Scientists at a United States Navy study centre in New Orleans are carrying out tests to determine the stress people undergo during air and vehicular crashes.
GV & SV Dummies undergoing test (3 shots)
SV Male volunteer being strapped to seat (3 shots)
GV Volunteer responding to test (3 shots)
SV Technicians & doctors at laboratory recording results of test (4 shots)
GV Volunteer in test
(TRANSCRIPT) "The effects of rapid acceleration changes on humans were determined until very recently from tests using mannequins. But mannequins, the fabricated objects they are, don't respond to great stresses as do humans. Scientists here hope to acquire data on five thousand high-acceleration change experiments on live subjects. Testing has progressed to a force of 15-G, it approximates the force of a car crashing into a bridge abutment at forty miles per hour. Added to the list of the priorities is the safety of the subject. Doctors monitor vital signs throughout testing. A number of the abort systems are on standby. The volunteer on the sled even has the ability to call off the experiment. Tests are expected to go up to as high as thirty to thirty-five Gs approaching the limits of human toleration. This is Larry Lunaford reporting from New Orleans."
Initials BJB/0300 BJB/0320
This film includes a commentary by TVN reporter Larry Lunsford.
Script is copyright Reuters Limited. All rights reserved
Background: Scientists at a United States Navy study centre in New Orleans are carrying out tests to determine the stress people undergo during air and vehicular crashes.
The director of the project, Dr.
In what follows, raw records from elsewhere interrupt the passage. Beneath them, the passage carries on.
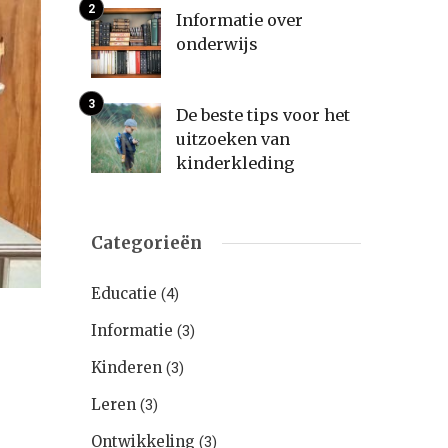
Informatie over
onderwijs
De beste tips voor het
uitzoeken van
kinderkleding
Categorieën
Educatie
(4)
Informatie
(3)
Kinderen
(3)
Leren
(3)
Ontwikkeling
(3)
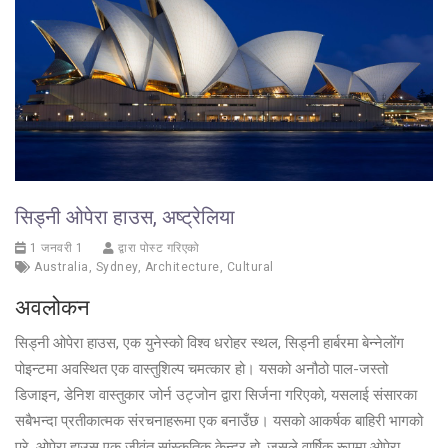
सिड्नी ओपेरा हाउस, अष्ट्रेलिया
1 जनवरी 1
द्वारा पोस्ट गरिएको
Australia
,
Sydney
,
Architecture
,
Cultural
अवलोकन
सिड्नी ओपेरा हाउस, एक युनेस्को विश्व धरोहर स्थल, सिड्नी हार्बरमा बेन्नेलोंग
पोइन्टमा अवस्थित एक वास्तुशिल्प चमत्कार हो। यसको अनौठो पाल-जस्तो
डिजाइन, डेनिश वास्तुकार जोर्न उट्जोन द्वारा सिर्जना गरिएको, यसलाई संसारका
सबैभन्दा प्रतीकात्मक संरचनाहरूमा एक बनाउँछ। यसको आकर्षक बाहिरी भागको
परे, ओपेरा हाउस एक जीवंत सांस्कृतिक केन्द्र हो, जसले वार्षिक रूपमा ओपेरा,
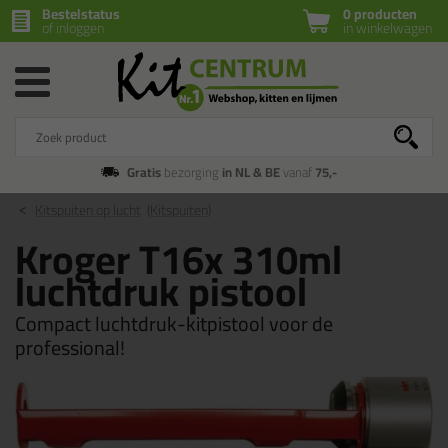
Bestelstatus
0 producten
of inloggen
in winkelwagen
Gratis
bezorging
in NL & BE
vanaf
75,-
Kitspuiten op lucht
(Kitspuiten)
Kroger T16x 310ml
luchtdruk pistool
Compact luchtdruk-kitpistool voor de
professional!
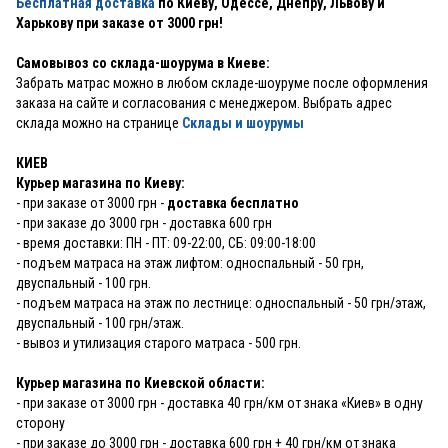
Бесплатная доставка
по Киеву, Одессе, Днепру, Львову и
Харькову при заказе от 3000 грн!
Самовывоз со склада-шоурума в Киеве:
Забрать матрас можно в любом складе-шоуруме после оформления
заказа на сайте и согласования с менеджером. Выбрать адрес
склада можно на странице
Склады и шоурумы
КИЕВ
Курьер магазина по Киеву:
- при заказе от 3000 грн -
доставка бесплатно
- при заказе до 3000 грн - доставка 600 грн
- время доставки: ПН - ПТ: 09-22:00, СБ: 09:00-18:00
- подъем матраса на этаж лифтом: односпальный - 50 грн,
двуспальный - 100 грн.
- подъем матраса на этаж по лестнице: односпальный - 50 грн/этаж,
двуспальный - 100 грн/этаж.
- вывоз и утилизация старого матраса - 500 грн.
Курьер магазина по Киевской области:
- при заказе от 3000 грн - доставка 40 грн/км от знака «Киев» в одну
сторону
- при заказе до 3000 грн - доставка 600 грн + 40 грн/км от знака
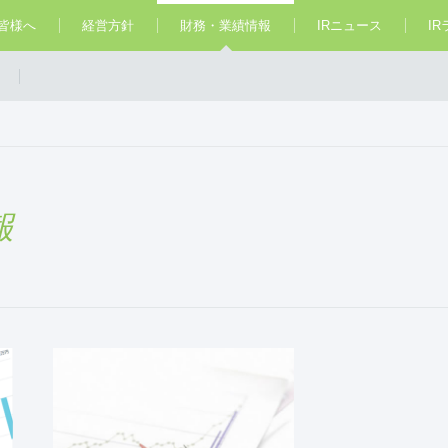
皆様へ
経営方針
財務・業績情報
IRニュース
I
報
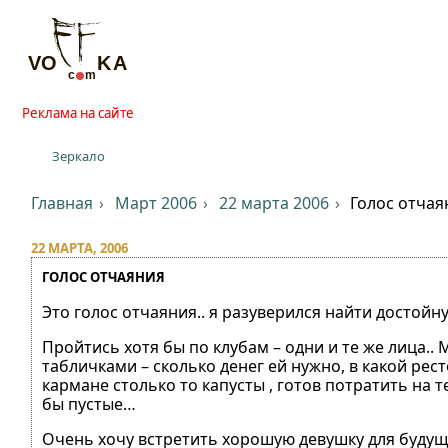
Реклама на сайте
Зеркало
Главная
Март 2006
22 марта 2006
Голос отчая
22 МАРТА, 2006
ГОЛОС ОТЧАЯНИЯ
Это голос отчаяния.. я разуверился найти достойну
Пройтись хотя бы по клубам – одни и те же лица..
табличками – сколько денег ей нужно, в какой ресто
кармане столько то капусты , готов потратить на те
бы пустые…
Очень хочу встретить хорошую девушку для будущей 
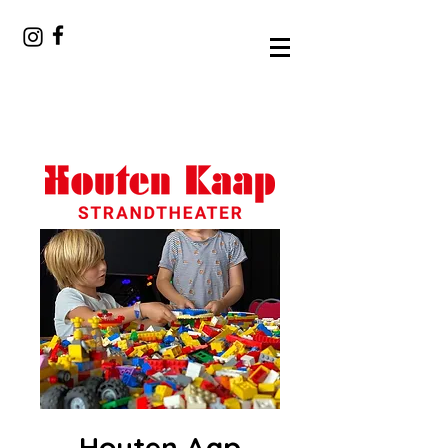
Houten Aap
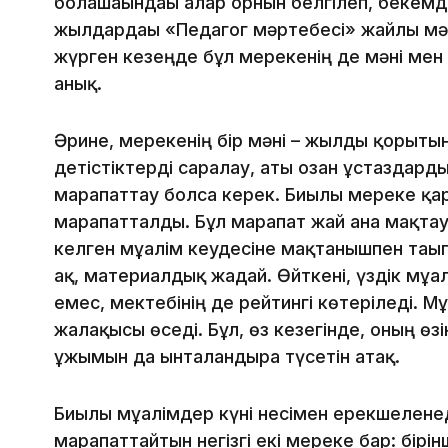
болашағындағы алар орнын белгілеп, бекемд
жылдардағы «Педагог мәртебесі» жайлы мәс
жүрген кезеңде бұл мерекенің де мәні мен 
анық.
Әрине, мерекенің бір мәні – жылды қорыты
детістіктерді саралау, аты озған ұстаздар
марапаттау болса керек. Биылғы мереке қа
марапатталды. Бұл марапат жай ғана мақтау
келген мұғалім кеудесіне мақтанышпен тағып
ақ, материалдық жағдай. Өйткені, үздік мұғал
емес, мектебінің де рейтингі көтеріледі. Мұ
жалақысы өседі. Бұл, өз кезегінде, оның өзі
ұжымын да ынталандыра түсетін атақ.
Биылғы мұғалімдер күні несімен ерекшелене
марапаттайтын негізгі екі мереке бар: бірінш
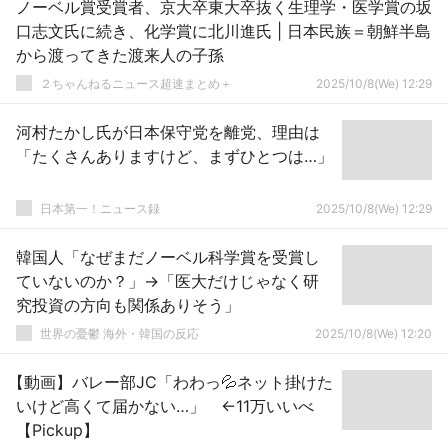
ノーベル賞受賞者、京大卒東大卒抜く生理学・医学賞の坂
口志文氏に続き、化学賞に北川進氏 | 日本民族＝朝鮮半島
から渡ってきた渡来人の子孫
２ちゃんねるニュース超速まとめ＋
2025/10/8(We) 12:29
河村たかし氏が日本保守党を離党、理由は
「たくさんありますけど、まずひとつは…」
日本第一！ニュース録
2025/10/8(We) 12:29
韓国人「なぜまだノーベル科学賞を受賞し
ていないのか？」→「医大だけじゃなく研
究投資の方向も関係ありそう」
世界の憂鬱 海外・韓国の反応
2025/10/8(We) 12:20
【動画】バレー部JC「わわっ💦ネット掛けた
いけど高くて届かない…」 ←11万いいべ
【Pickup】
Channing Ewing, said the purpose was to collect medical data that would be used to protect man against crashes in all vehicles-and, in particular, in helicopter and aircraft crashes.
The scientists, who had been using dummies for their experiments, have now progressed to using live volunteers. And they are using a force (G-15) that equals that of a car crashing into a bridge abutment at 40 mph (64 km per hour). The tests are expected to go up to forces double the present G-15.